* WHAT IS NEEDED
Character for character, transcribe the entries below, minus the images.

* Page images and extracted text
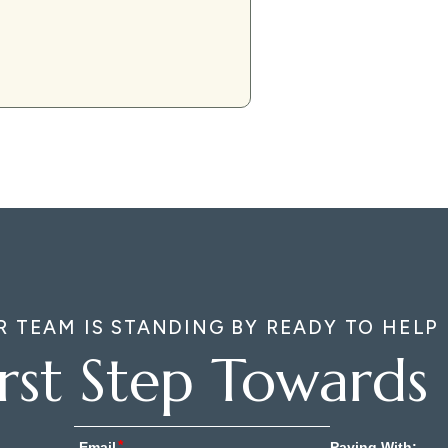
R TEAM IS STANDING BY READY TO HELP
irst Step Towards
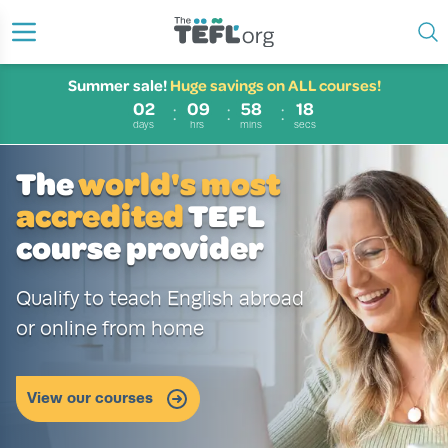
Summer sale!
Huge savings on ALL courses!
02
09
58
17
days
hrs
mins
secs
The
world's most
accredited
TEFL
course provider
Qualify to teach English abroad
or online from home
60%
Our bestselling courses!
Browse our courses now
OFF
View our courses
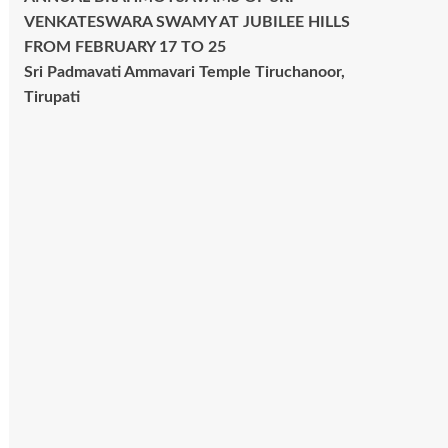
VENKATESWARA SWAMY AT JUBILEE HILLS
FROM FEBRUARY 17 TO 25
Sri Padmavati Ammavari Temple Tiruchanoor,
Tirupati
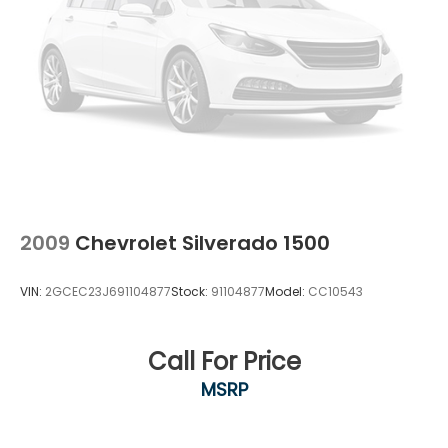
Springs
Painted Alloy, 4WD, Black Leather.Odometer is 1212
miles below market average!
Solid Axle Rear Suspension w/Coil Springs
4-Wheel Disc Brakes w/4-Wheel ABS, Front And
Rear Vented Discs, Brake Assist, Hill Hold Control
and Electric Parking Brake
Brake Actuated Limited Slip Differential
2009
Chevrolet Silverado 1500
VIN:
2GCEC23J691104877
Stock:
91104877
Model:
CC10543
Call For Price
MSRP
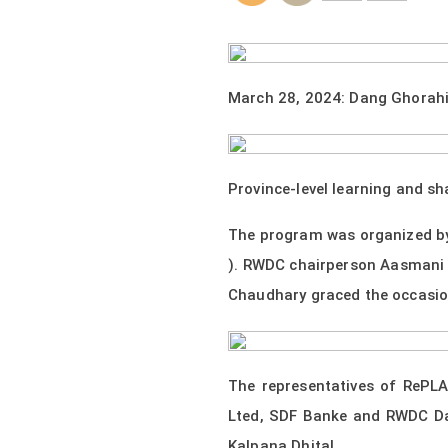
March 28, 2024: Dang Ghorah
Province-level learning and s
The program was organized by
). RWDC chairperson Aasmani 
Chaudhary graced the occasion
The representatives of RePL
Lted, SDF Banke and RWDC Dan
Kalpana Dhital.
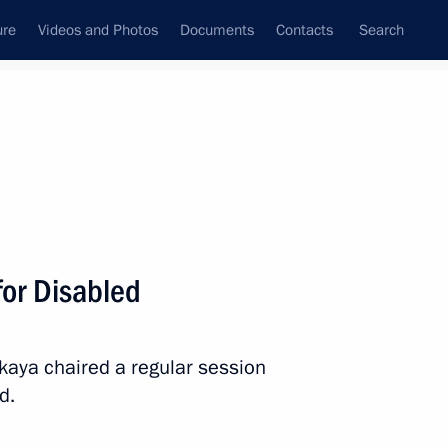
ure
Videos and Photos
Documents
Contacts
Search
State Council
Security Council
Commissions and Councils
March, 2026
Show
or Disabled
skaya chaired a regular session
d.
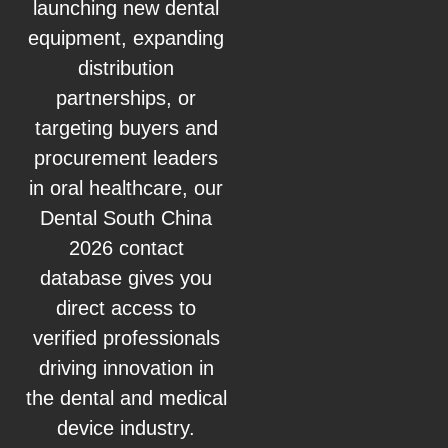
launching new dental
equipment, expanding
distribution
partnerships, or
targeting buyers and
procurement leaders
in oral healthcare, our
Dental South China
2026 contact
database gives you
direct access to
verified professionals
driving innovation in
the dental and medical
device industry.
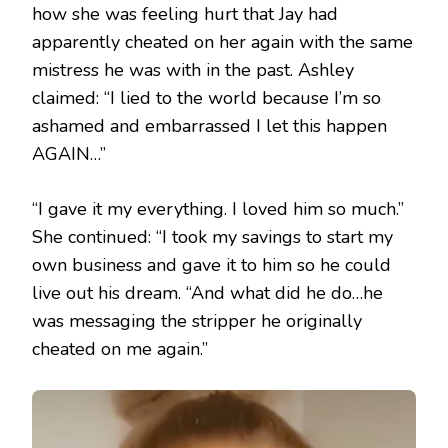
how she was feeling hurt that Jay had
apparently cheated on her again with the same
mistress he was with in the past. Ashley
claimed: “I lied to the world because I’m so
ashamed and embarrassed I let this happen
AGAIN…”
“I gave it my everything. I loved him so much.”
She continued: “I took my savings to start my
own business and gave it to him so he could
live out his dream. “And what did he do…he
was messaging the stripper he originally
cheated on me again.”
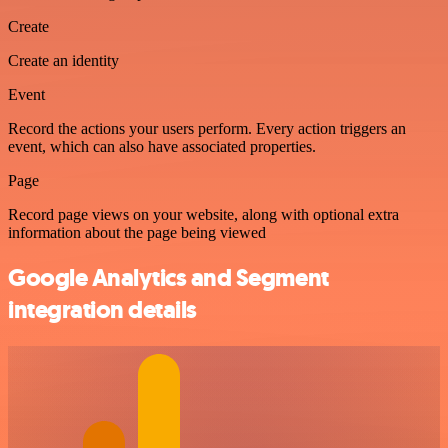
Create
Create an identity
Event
Record the actions your users perform. Every action triggers an
event, which can also have associated properties.
Page
Record page views on your website, along with optional extra
information about the page being viewed
Google Analytics and Segment
integration details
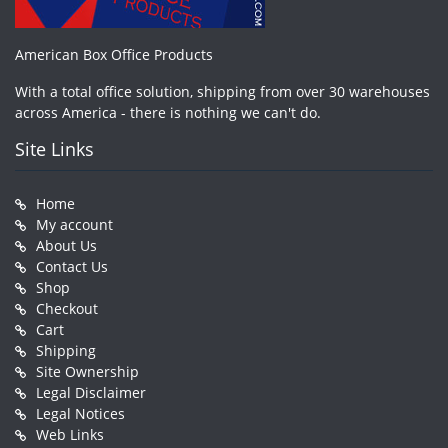
American Box Office Products
With a total office solution, shipping from over 30 warehouses
across America - there is nothing we can't do.
Site Links
Home
My account
About Us
Contact Us
Shop
Checkout
Cart
Shipping
Site Ownership
Legal Disclaimer
Legal Notices
Web Links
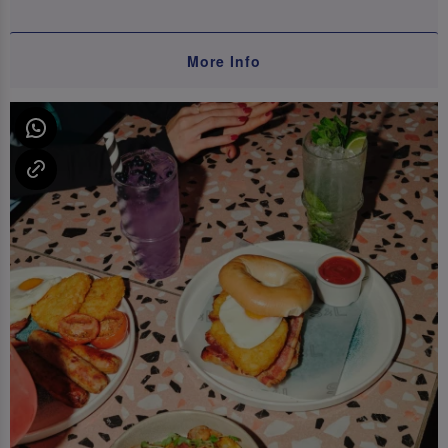
More Info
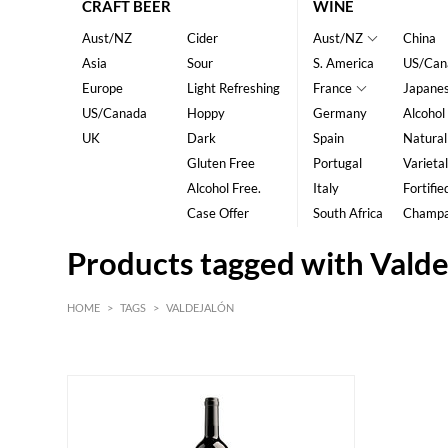
CRAFT BEER
WINE
Aust/NZ
Cider
Aust/NZ
China
Asia
Sour
S. America
US/Can
Europe
Light Refreshing
France
Japane
US/Canada
Hoppy
Germany
Alcohol
UK
Dark
Spain
Natural
Gluten Free
Portugal
Varietal
Alcohol Free.
Italy
Fortifie
Case Offer
South Africa
Champ
Products tagged with Valde
HOME
>
TAGS
>
VALDEJALÓN
HK$
0
MIN
MAX HK$
350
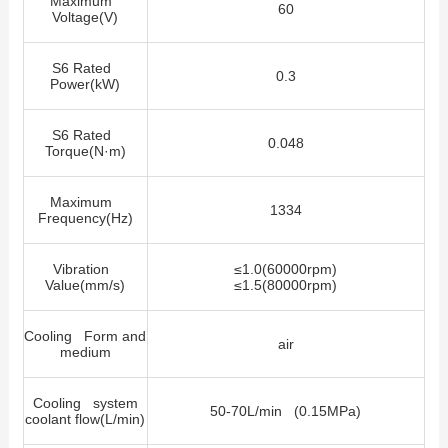
Maximum
60
Voltage(V)
S6 Rated
0.3
Power(kW)
S6 Rated
0.048
Torque(N·m)
Maximum
1334
Frequency(Hz)
Vibration
≤
1.0(60000rpm)
Value(mm/s)
≤
1.5(80000rpm)
Cooling Form and
air
medium
Cooling system
50-70L/min (0.15MPa)
coolant flow(L/min)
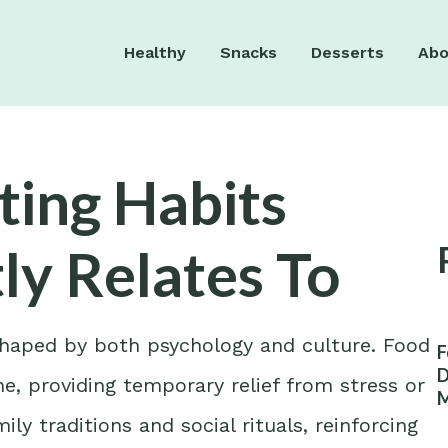
Healthy
Snacks
Desserts
Abo
ting Habits
ly Relates To
 shaped by both psychology and culture. Food
F
D
e, providing temporary relief from stress or
M
W
ly traditions and social rituals, reinforcing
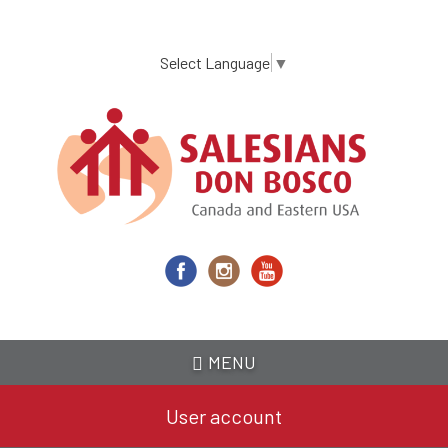
Skip
to
main
Select Language
▼
content
MENU
User account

* RESPONSE BELOW
R TEAM IS STANDING BY READY TO HELP
irst Step Towards
Summer sale!
Huge savings on ALL courses!
02
09
58
17
days
hrs
mins
secs
The
world's most
accredited
TEFL
course provider
Qualify to teach English abroad
or online from home
60%
Our bestselling courses!
Browse our courses now
OFF
View our courses
VENKATESWARA SWAMY AT JUBILEE HILLS
FROM FEBRUARY 17 TO 25
Sri Padmavati Ammavari Temple Tiruchanoor,
Tirupati
Springs
Painted Alloy, 4WD, Black Leather.Odometer is 1212
miles below market average!
Solid Axle Rear Suspension w/Coil Springs
4-Wheel Disc Brakes w/4-Wheel ABS, Front And
Rear Vented Discs, Brake Assist, Hill Hold Control
and Electric Parking Brake
Brake Actuated Limited Slip Differential
2009
Chevrolet Silverado 1500
VIN:
2GCEC23J691104877
Stock:
91104877
Model:
CC10543
Call For Price
MSRP
March 28, 2024: Dang Ghorah
Province-level learning and s
The program was organized by
). RWDC chairperson Aasmani 
Chaudhary graced the occasion
The representatives of RePL
Lted, SDF Banke and RWDC Dan
Kalpana Dhital.
ure
Videos and Photos
Documents
Contacts
Search
State Council
Security Council
Commissions and Councils
March, 2026
Show
or Disabled
skaya chaired a regular session
d.
launching new dental
equipment, expanding
distribution
partnerships, or
targeting buyers and
procurement leaders
in oral healthcare, our
Dental South China
2026 contact
database gives you
direct access to
verified professionals
driving innovation in
the dental and medical
device industry.
how she was feeling hurt that Jay had
apparently cheated on her again with the same
mistress he was with in the past. Ashley
claimed: “I lied to the world because I’m so
ashamed and embarrassed I let this happen
AGAIN…”
“I gave it my everything. I loved him so much.”
She continued: “I took my savings to start my
own business and gave it to him so he could
live out his dream. “And what did he do…he
was messaging the stripper he originally
cheated on me again.”
Create
Create an identity
Event
Record the actions your users perform. Every action triggers an
event, which can also have associated properties.
Page
Record page views on your website, along with optional extra
information about the page being viewed
Google Analytics and Segment
integration details
American Box Office Products
With a total office solution, shipping from over 30 warehouses
across America - there is nothing we can't do.
Site Links
Home
My account
About Us
Contact Us
Shop
Checkout
Cart
Shipping
Site Ownership
Legal Disclaimer
Legal Notices
Web Links
More Info
CRAFT BEER
WINE
Aust/NZ
Cider
Aust/NZ
China
Asia
Sour
S. America
US/Can
Europe
Light Refreshing
France
Japane
US/Canada
Hoppy
Germany
Alcohol
UK
Dark
Spain
Natural
Gluten Free
Portugal
Varietal
Alcohol Free.
Italy
Fortifie
Case Offer
South Africa
Champ
Products tagged with Valde
HOME
>
TAGS
>
VALDEJALÓN
HK$
0
MIN
MAX HK$
350
Maximum
60
Voltage(V)
S6 Rated
0.3
Power(kW)
S6 Rated
0.048
Torque(N·m)
Maximum
1334
Frequency(Hz)
Vibration
≤
1.0(60000rpm)
Value(mm/s)
≤
1.5(80000rpm)
Cooling Form and
air
medium
Cooling system
50-70L/min (0.15MPa)
coolant flow(L/min)
Healthy
Snacks
Desserts
Abo
ting Habits
ly Relates To
 shaped by both psychology and culture. Food
F
D
e, providing temporary relief from stress or
M
W
ly traditions and social rituals, reinforcing
Skip
to
main
Select Language
▼
content
MENU
User account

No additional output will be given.